— Metin alıntısı —
Yunus Emre, “sevgiyi”, hayat felsefe haline getirmiş, örnek bir insandır. 1240 dolaylarında doğduğu, 1320 dolaylarında, Eskişehir'de, öldüğü rivayet edilir. Anadolu'nun, pek çok yöresinde, Yunus Emre'nin, mezarı ve türbesi vardır. Ancak Mihalıççık ilçesine bağlı Sarıköy’deki mezarı, yapılan araştırmalar sonucu, kesinlik kazanmıştır.            

        Elbette Anadolu’nun, birçok yerinde, Yunus Emre’ye, atfedilen, başka mezarlar da var. Karaman, Sandıklı, Kula, Aksaray, Erzurum, Bursa, Ünye bunlardan bazılarıdır. Bir mezarı da Azerbaycan’da bulunuyor. İnsanlar, Yunus Emre’ ye olan, manevi bağlılıklarını sürdürebilmek için, bu yola başvurulmaktadır.

  Yunus Emre'ye göre, insanlar, din, mezhep, ırk, millet, renk, mevki, sınıf farkı gözetilmeksizin, sevilmeyi, hak etmektedirler. Şiirlerinde, en fazla işlenmiş temalar; İlahi aşk, Din, Ahlak, Gurbet, Tabiat, Ölüm ve faniliktir.  
          Hülasa YUNUS EMRE, Müslümanlığı ve Türk toplumunu, özellikle de “Ahlak” ve “ Sevgi” konusunu,  şiirleriyle, en iyi şekilde anlatmış,  büyük bir halk şairidir.

      Tarihimizde ve ilimizdeki, Yunus Emre gibi, mümtaz insanlarımızla, çocuk ve gençlerimiz, hem gurur duyup, örnek alacaklar, hem de, doğruluk, çalışkanlık, fedakârlık, cesaret, yardımlaşma, sadakat, adaletli olma, edepli olma, sorumluluk sahibi olma, güvenilir olma gibi, kültürümüze ait değerlerin, yaşandığı bir maziyi de tanımış olacaklardır. 

Ulusal ve uluslar arası alanda, tanınan, Yunus Emreile ilgili, her yıl yapılan Yunus Emre Kültür ve Sanat Haftasından Eskişehir, kamuoyu, yeteri kadar haberdar değildir. Hatta Yunus Emre Kültür ve Sanat Vakfı’nın, mütevelli heyetinin bile,programdan, haberi yoktur.

— Kayıt alıntıları —

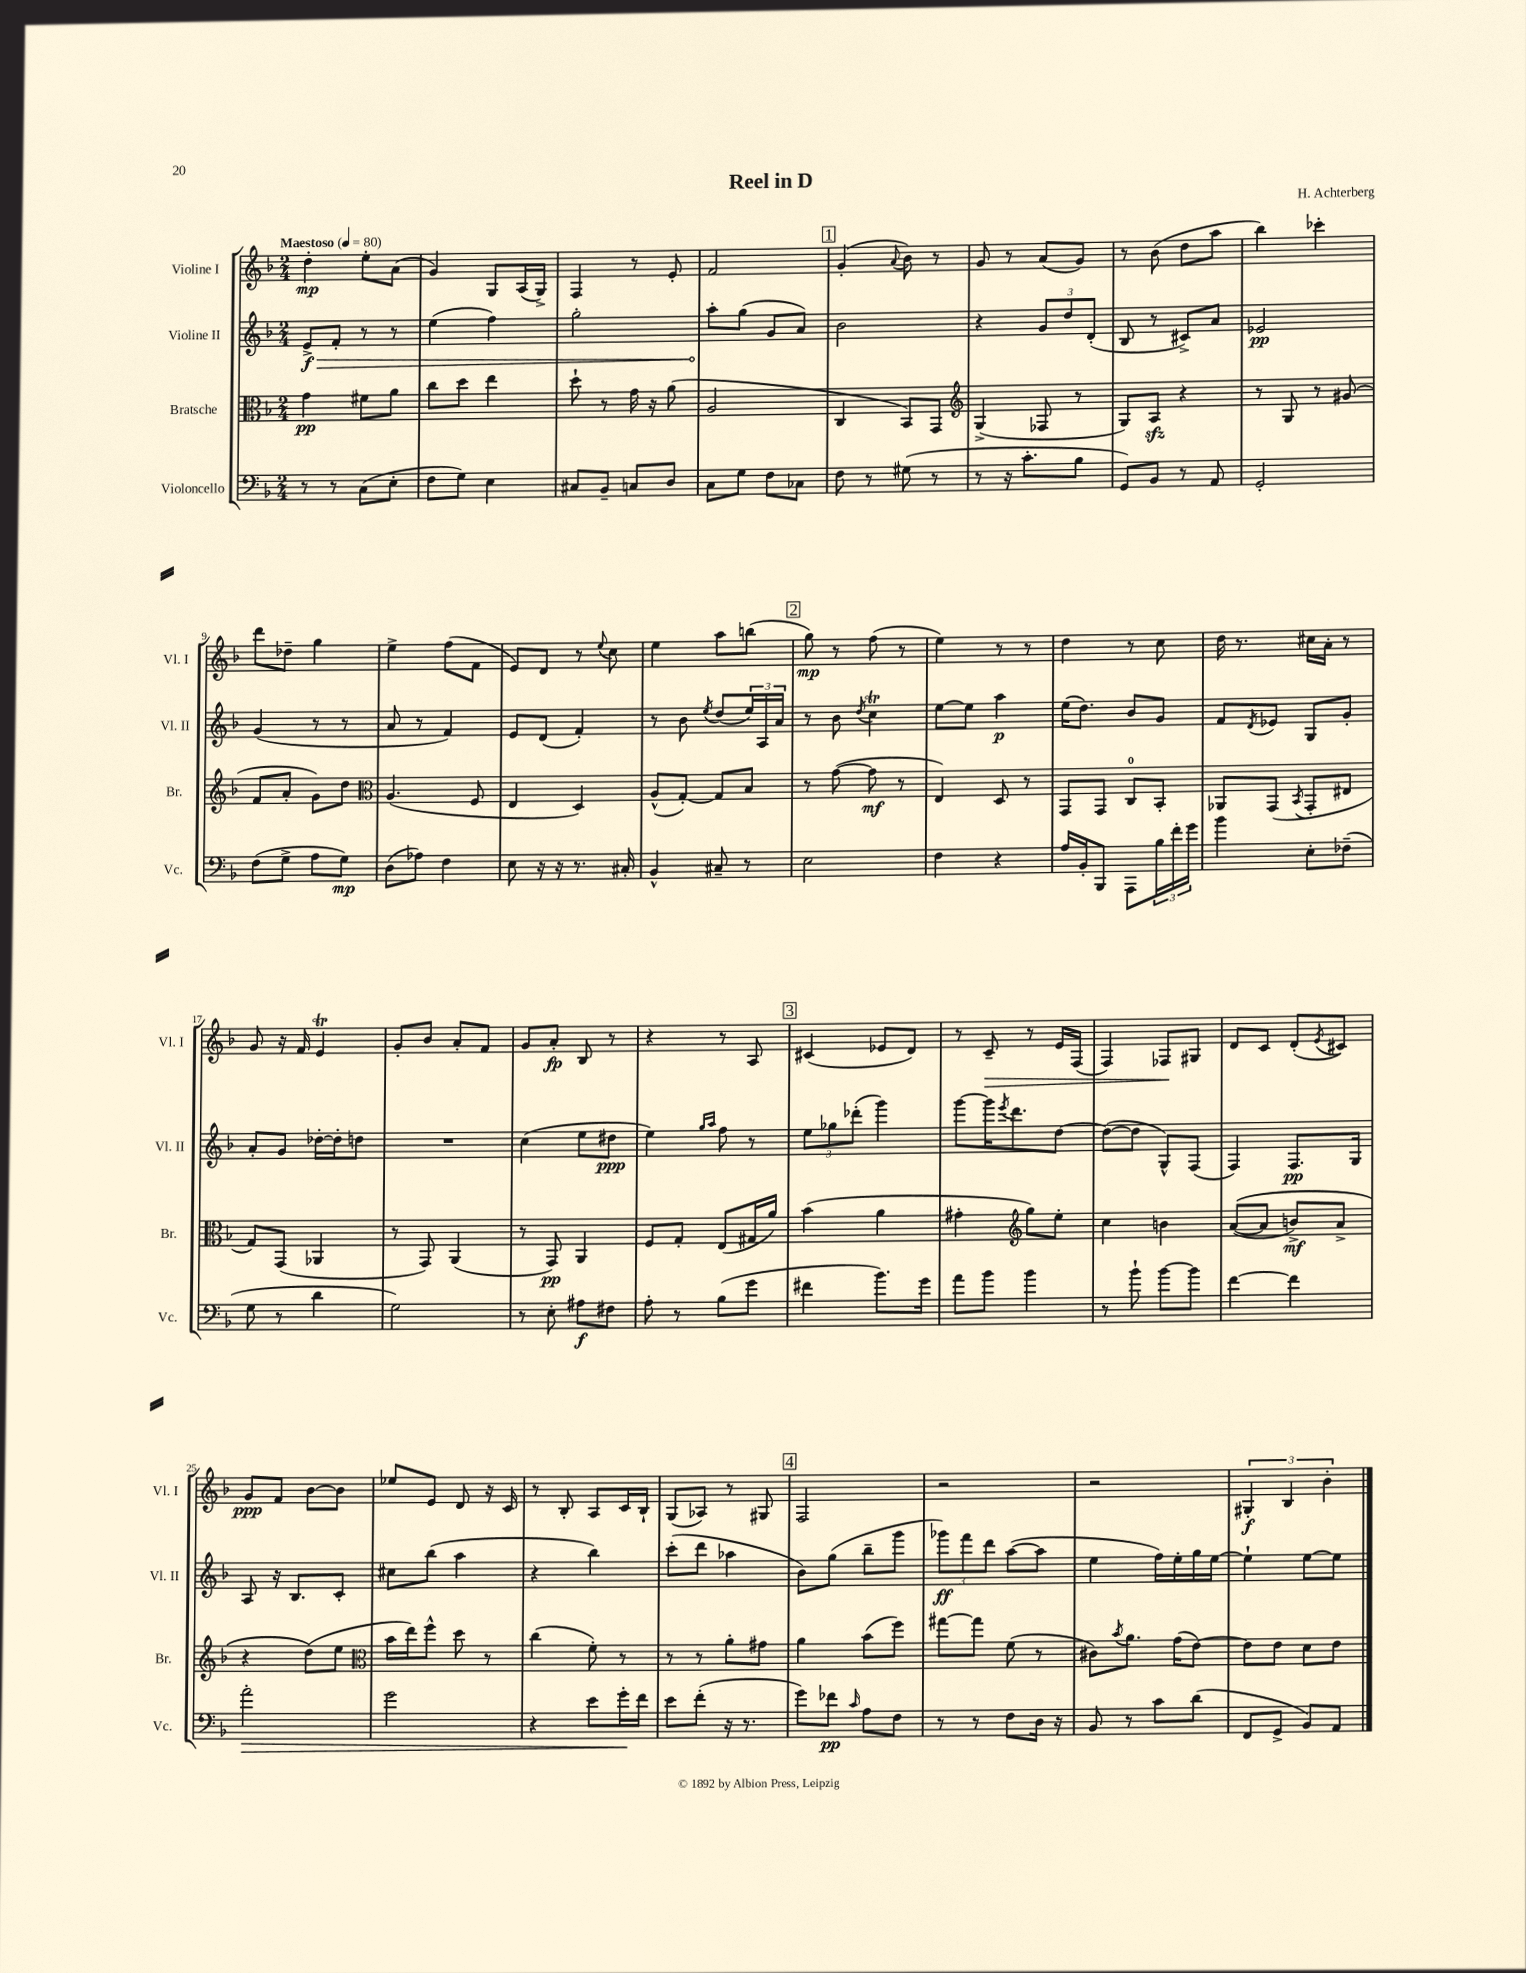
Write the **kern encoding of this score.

**kern	**kern	**kern	**kern
*staff4	*staff3	*staff2	*staff1
*clefF4	*clefC3	*clefG2	*clefG2
*k[b-]	*k[b-]	*k[b-]	*k[b-]
*M2/4	*M2/4	*M2/4	*M2/4
*MM80	*MM80	*MM80	*MM80
8r	4g	8e^	4dd'
8r	.	8f'	.
(8C	8f#	8r	8ee'
8E'	8a	8r	(8a
=	=	=	=
8F	8cc	(4ee	4g)
8G)	8dd	.	.
4E	4ee	4ff)	8G
.	.	.	(16A
.	.	.	16G^)
=	=	=	=
8C#	8dd`	2gg'	4F
8BB-~	8r	.	.
8C	16g	.	8r
.	16r	.	.
8D	(8a	.	8e'
=	=	=	=
8C	2A	8aa'	2f
8G	.	(8gg	.
8F	.	8g	.
8C-	.	8a)	.
=	=	=	=
8F	4C	2b-	(4g'
8r	.	.	.
.	.	.	8qqa
(8G#	8BB-)	.	8b-)
8r	8GG	.	8r
=	=	=	=
*	*clefG2	*	*
8r	(4G^	4r	8g
16r	.	.	8r
8.c'	.	.	.
.	8F-	12g	(8a
.	.	12dd	.
8B-	8r	.	8g)
.	.	(12d'	.
=	=	=	=
8GG)	8G)	8B-	8r
8BB-	8A	8r	(8b-
8r	4r	8c#^)	8dd
8AA	.	8a	8aa
=	=	=	=
2GG'	8r	2e-	4bb-)
.	8G	.	.
.	8r	.	4ccc-'
.	(8g#	.	.
=	=	=	=
(8F	8f	(4g	8ddd
8G^	8a'	.	8dd-~
8A	8g)	8r	4gg
8G)	8dd	8r	.
=	=	=	=
*	*clefC3	*	*
(8D	(4.A	8a	4ee^
8A-)	.	8r	.
4F	.	4f)	(8ff
.	8F	.	8f
=	=	=	=
8E	4E	8e	8e)
16r	.	(8d	8d
16r	.	.	.
8.r	4D)	4f')	8r
.	.	.	8qqee
.	.	.	8cc
16C#'	.	.	.
=	=	=	=
4BB-^^	(8A^^	8r	4ee
.	[8G')	8b-	.
.	.	8qee	.
8C#~	8G]	(8dd	8aa
8r	8B-	24ee)	(8bb
.	.	24A	.
.	.	24a	.
=	=	=	=
2E	8r	8r	8gg)
.	([8g	8b-	8r
.	.	8qdd	.
.	8g]	4cc	(8ff
.	8r	.	8r
=	=	=	=
4F	4E)	[8ee	4ee)
.	.	8ee]	.
4r	8D	4aa	8r
.	8r	.	8r
=	=	=	=
16A	8GG	(16ee	4dd
16BB-'	.	8.dd)	.
8BBB-	8GG	.	.
8AAA	8C	8b-	8r
24B-	8BB-'	8g	8cc
24f'	.	.	.
24g	.	.	.
=	=	=	=
4b-	8AA-	8f	16dd
.	.	.	8.r
.	.	8qd	.
.	(8GG	8e-	.
.	8qBB-	.	.
8E'	8GG'	8G	16cc#
.	.	.	16a'
(8F-~	8E#	8g'	8r
=	=	=	=
8G	8G)	8a'	8g
8r	(8GG	8g	16r
.	.	.	16f
4d	4AA-	[16dd-'	4e
.	.	16dd-']	.
.	.	8dd	.
=	=	=	=
2G)	8r	2r	8g'
.	8GG)	.	8b-
.	(4AA	.	8a'
.	.	.	8f
=	=	=	=
8r	8r	(4cc	8g
8E'	8GG)	.	8a'
8A#	4AA	8ee	8B-
8F#	.	8dd#	8r
=	=	=	=
8A'	8F	4ee)	4r
8r	8G'	.	.
.	.	16qqgg	.
.	.	16qqaa	.
(8B-	(8E	8ff	8r
8g	16G#	8r	8A
.	16a)	.	.
=	=	=	=
4f#	(4b-	12ee	(4c#
.	.	12gg-	.
.	.	(12ddd-'	.
8.b-)	4a	4ggg)	8e-
.	.	.	8d)
16g	.	.	.
=	=	=	=
8a	4g#'	[8ggg	8r
8b-	.	16ggg]	8c~
.	.	8qeee	.
.	.	8.ddd	.
*	*clefG2	*	*
4b-	8gg)	.	8r
.	8ee'	[8dd	16e
.	.	.	(16F
=	=	=	=
8r	4cc	(8dd_	4F)
8b-`	.	8dd]	.
[8b-	4b	8G^^)	8F-
8b-]	.	(8F	8G#
=	=	=	=
[4f	&(([8a	4F)	8d
.	8a]	.	8c
4f]	8b^)	8.F	(8d'
.	.	.	8qe
.	8a^	.	8c#)
.	.	16G	.
=	=	=	=
2a'	4r	8A	8g
.	.	16r	8f
.	.	8.B-	.
.	(8dd&)	.	[8b-
.	8ee	8c'	8b-]
=	=	=	=
*	*clefC3	*	*
2g	16b-	8cc#	8ee-
.	16ee)	.	.
.	8ff^^	(8bb-	8e
.	8dd	4aa	8d
.	8r	.	16r
.	.	.	16c
=	=	=	=
4r	(4cc	4r	8r
.	.	.	8B-'
8e	8f')	4bb-)	8A
16g'	8r	.	16c
16f	.	.	16B-`
=	=	=	=
8e	8r	(8ccc'	(8G
(8f'	8r	8ddd	8A-)
16r	8a'	4aa-	8r
8.r	.	.	.
.	8g#	.	8G#
=	=	=	=
8g)	4a	8b-)	2F
8f-	.	(8gg	.
16qqc	.	.	.
8A	(8b-	8bb-~	.
8F	8ff)	8ggg	.
=	=	=	=
8r	[8gg#	12ggg-)	2r
.	.	12fff	.
8r	8gg#]	.	.
.	.	12ddd	.
8F	(8f	([8aa	.
16D	8r	8aa]	.
16r	.	.	.
=	=	=	=
8BB-	8c#)	4ee	2r
.	8qb-	.	.
8r	8.a	.	.
8c	.	16ff)	.
.	(16g	16ee'	.
(8d	[8e)	16gg	.
.	.	[16ee	.
=	=	=	=
8FF	8e]	4ee`]	6G#'
8GG^	8e	.	.
.	.	.	6B-
8BB-)	8d	[8ee	.
.	.	.	6b-'
8AA	8e	8ee]	.
==	==	==	==
*-	*-	*-	*-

— Alıştırma görevleri —
• A. Yunus Emre metnine göre, araştırmalar sonucunda kesinlik kazanan mezarı nerededir?
• B. Yunus Emre metnini kaldığı yerden devam ettirin.
Öğelerin metinle hiçbir ilgisi yoktur.

— Görev yanıtları —
• A. Mihalıççık ilçesine bağlı Sarıköy'de.

• B.
              Oysa halka, sivil toplum örgütlerine rağmen, ”YUNUS EMRE”yi, ulusal ve uluslar arası alanda, tanıtmak ve tanımak da mümkün değildir. Geçmiş yıllarda, arzu edilen boyutta olmasa da etkinliklerin, ulusal ve uluslar arası alanda yapılması hedef alınırdı.

Hülasa Yunus Emre Kültür ve Sanat Haftası, ilde görev alan yöneticilere göre, şekil aldı. Hâlbuki geçmiş yıllarda, Yunus Emre ilgili haftalar ve etkinliklerde, örnek teşkil edecek çalışmalar oldu.  Ancak bu örnek çalışmalar, dikkate alınmadığı gibi, Her yıl yapılan, Yunus Emre ile ilgili program ve etkinlikler,  geçmişteki çalışmaları arattı.

Vali Yardımcılarımızdan,  Sayın Kılıçaslan, “etkinlikleri müesseseleştirme “ önerisinde bulunmuştu. Hatta Yunus Emre ve Nasreddin Hoca etkinliklerinin, “Mevlana etkinlikleri” gibi, sürekli kalıcı ve sonuç alıcı olarak, yapılması da hedef olarak belirlenmişti.

  Diğer yandan Yunus Emre ile ilgili çalışmalar, sürekli İl Kültür ve Turizm Müdürlüğü ve belli kesimlerden bekleniyor. Belediyeler, Sivil irade, üniversiteler, özellikle de Yunus Emre Kültür ve Sanat Vakfı,  etkinliklere, sahip çıkarak, yeterli gayreti göstermiyorlar.

  Ayrıca Valilerimizden, Mehmet KILIÇLAR’ın,  “Eskişehir ve Türkiye'de değil, tüm dünyanın, Yunus Emre'den yararlanmasını istiyoruz. Yunus Emre'yi, Eskişehir ile özdeşleştireceğiz. Yunus Emre, Mevlana ve Hacı Bektaş-i Veli örneğinde olduğu gibi, yeniden konumlandıracağız. Yunus Emre ve Eskişehir'i, Türkiye gündemine taşıyacağız. Böylece kültür ve inanç turizmini canlandıracağız. Yunus Emre'nin sevgi ve barış felsefesini, genç nesillere aktaracağız" sözleri yılların özlemiydi.

            Valimiz, Sayın KILIÇLAR, hedeflerini,  sözde bırakmadı, Girişimi ile  “YUNUS EMRE” Milli Eğitim Bakanlığınca, ''İlköğretim ve Ortaöğretim Kurumları Sosyal Etkinlikler Yönetmeliği''nde yapılan değişiklik, Resmi Gazete'de yayımlanarak, yürürlüğe girdi. Değişik ile, Yunus Emre Kültür ve Sanat Haftası’nda,,  okullarda, Mayıs ayının ilk haftasında anılıyor.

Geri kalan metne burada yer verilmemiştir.